* _WHAT IS EXPECTED_
Would you please repeat exactly the lines from the one containing "0: (334, 257, 2.85)" to the end of the records, both included, and leave out the rest?
◇ ◇ ◇ ◇
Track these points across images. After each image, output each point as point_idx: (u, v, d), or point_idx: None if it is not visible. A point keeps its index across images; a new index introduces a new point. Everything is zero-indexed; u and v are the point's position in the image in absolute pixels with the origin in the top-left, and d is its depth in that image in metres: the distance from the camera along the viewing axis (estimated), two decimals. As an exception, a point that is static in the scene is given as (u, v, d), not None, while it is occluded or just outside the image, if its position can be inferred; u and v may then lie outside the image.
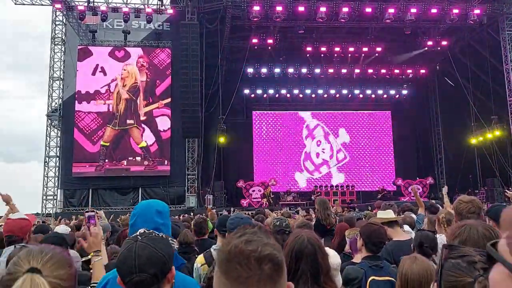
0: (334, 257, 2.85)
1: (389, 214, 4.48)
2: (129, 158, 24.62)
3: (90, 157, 24.32)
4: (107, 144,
◇ ◇ ◇ ◇
* _OUTPUT FOR THIS TASK_
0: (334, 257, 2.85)
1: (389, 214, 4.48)
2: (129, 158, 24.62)
3: (90, 157, 24.32)
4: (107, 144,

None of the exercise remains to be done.